> _Exercise aim_
What you return must be every line below that includes the word "visual".

=== Begin Enclosure ===

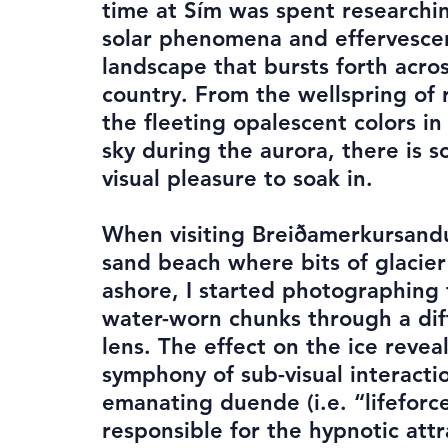
time at Sím was spent researchin
solar phenomena and effervesce
landscape that bursts forth acro
country. From the wellspring of 
the fleeting opalescent colors in
sky during the aurora, there is 
visual pleasure to soak in.
When visiting Breiðamerkursandu
sand beach where bits of glacie
ashore, I started photographing
water-worn chunks through a dif
lens. The effect on the ice revea
symphony of sub-visual interact
emanating duende (i.e. “lifeforc
responsible for the hypnotic attr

=== End Enclosure ===

> _Response to this exercise_
visual pleasure to soak in.
symphony of sub-visual interact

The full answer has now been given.